Senate Bill 83, the higher education overhaul bill that has sparked extreme pushback from the Cleveland State community, will not be brought to the Ohio House floor during the lame-duck period, announced by Speaker Jason Stephens (R-Kitts Hill) last Tuesday.
Sponsored by Sen. Jerry Cirino (R-Kirtland), S.B. 83 has not seen any movement in the House for almost a year after having quickly passed in the Ohio Senate and the Higher Education Committee.
“No, we’re not going to deal with Senate Bill 83,” Stephens shared with reporters last Tuesday. “…We’ve got a lot of other things that are a lot more important than that.”
Despite being disappointed, Cirino intends to reintroduce the bill in the next General Assembly, where it may have better luck.
“Just because the Speaker [Stephens] doesn’t seem to grasp the importance of this as a needed reform bill in higher education in Ohio does not in any way take away from its value,” Cirino said in an interview on Nov. 15. “And so, we will be pursuing this in the future. I will be persistent, as I’ve told you before, in making this happen.”
Cirino even shared that he is interested in bringing back provisions previously eliminated to assuage bipartisan disagreement, such as the ban on faculty strikes.
The recent election of Sen. Matt Huffam (R-Lima), who has been president of the Senate for four years, as the new House Speaker signals a newfound optimism for the bill’s future, given that he is an avid supporter for its passage. Huffman ran unopposed, and will succeed Stephens, a Republican moderate who announced prior to the Speaker vote that he would not re-run to keep the gavel.
CSU community pushback
The Cleveland State community, including students, faculty and President Laura Bloomberg, Ph.D., have condemned the bill repeatedly.
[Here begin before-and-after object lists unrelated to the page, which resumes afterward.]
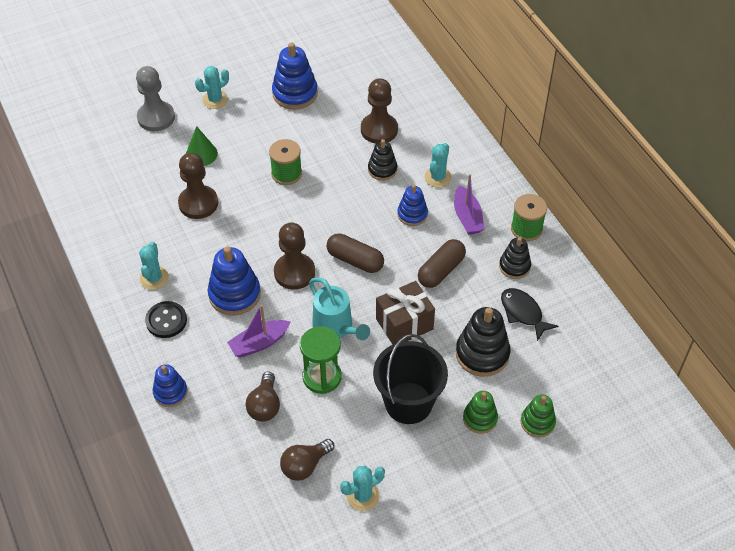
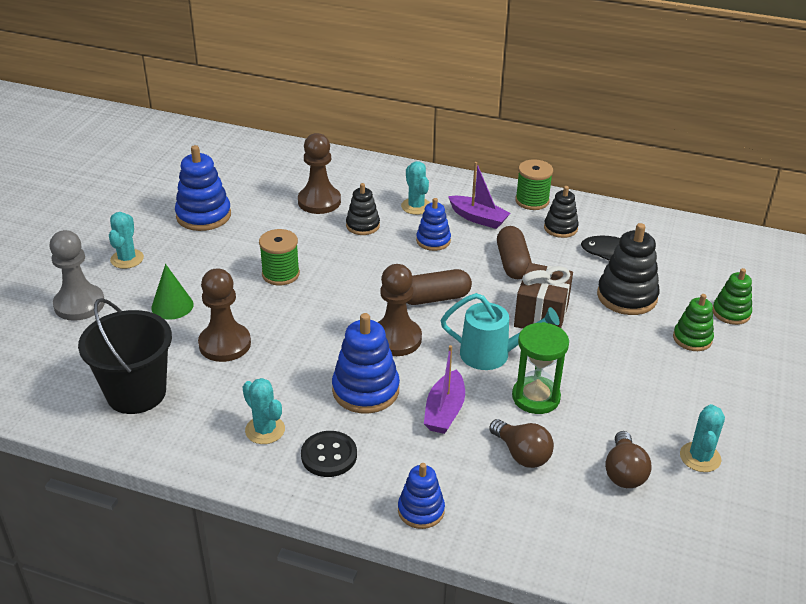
camera: 45 degrees left, 15 degrees down
(408, 403) = (628, 366): black bucket -> black bucket (136, 393)

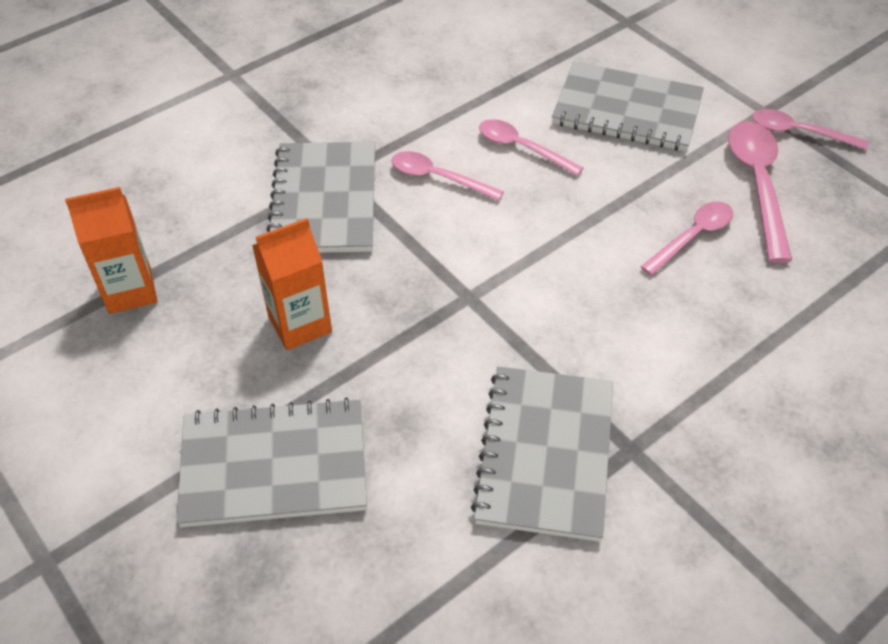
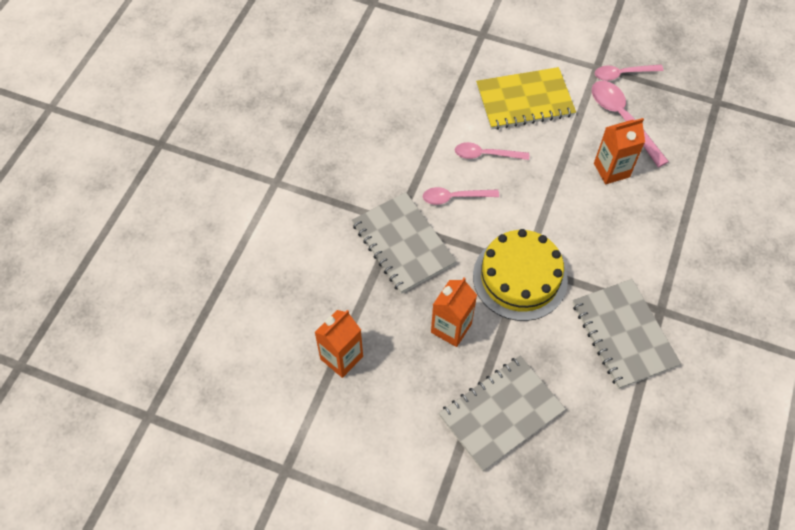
camera: 30 degrees left, 10 degrees up
(448, 308) = (520, 277): none -> yellow cake
(627, 110) = (524, 100): grey notebook -> yellow notebook
(692, 237) = (611, 170): pink spoon -> orange carton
S.B. 83, which has seen nearly a dozen iterations, bans most mandatory diversity, equity and inclusion training, and requires “intellectual diversity” on “climate policies; electoral politics; foreign policy; diversity, equity, and inclusion programs; immigration policy; marriage; or abortion” in Ohio public universities.
The bill also requires schools to have a mandatory American history or government course, which would include reading assignments of the U.S. Constitution, Declaration of Independence, Federalist Papers, Emancipation Proclamation, Gettysburg Address and Dr. Martin Luther King Jr.’s Letter from Birmingham Jail.
The current iteration features a new retrenchment provision that would prevent unions from negotiating on tenure.
“The current iteration of S.B. 83 is still a far overreach of politics into important aspects of university life and its operations,” Andrew Slifkin, then-president of the CSU Chapter of the American Association of University Processors (AAUP), shared with The Cauldron in January 2024.
Students have spoken out against the bill since it was first introduced, prompting the CSU Student Government Association (SGA) to pass a resolution in April 2023 condemning it, the first student government in Ohio to do so. SGA also signed a joint letter of multiple Ohio universities and the CSU AAUP, which represents 203,784 college students opposing the bill.
CSU’s chapter of the Ohio Student Association has previously called the bill, also known as the Higher Education Enhancement Act, the “Higher Education Destruction Act.” CSU’s chapter of the College Democrats also rejects the bill and seeks to “educate voters…and create the pressure necessary to protect our fellow students at CSU.”
Bloomberg, who met with Cirino last summer to discuss S.B. 83, explained in an April 2023 interview with The Cauldron that while she supports some parts of the bill, there are others she does not.
For example, Bloomberg is a known supporter for free speech, which S.B. 83 sponsors believe the bill champions, but she isn’t as convinced. Also, she worries about the provision of the bill that seeks to ban relationships between Ohio and Chinese universities, and what it would do to CSU’s relationship with Chinese scholars and students.
Should the bill pass, Bloomberg wishes to uphold CSU principles and avoid pitting the Board of Trustees, administration and faculty against each other.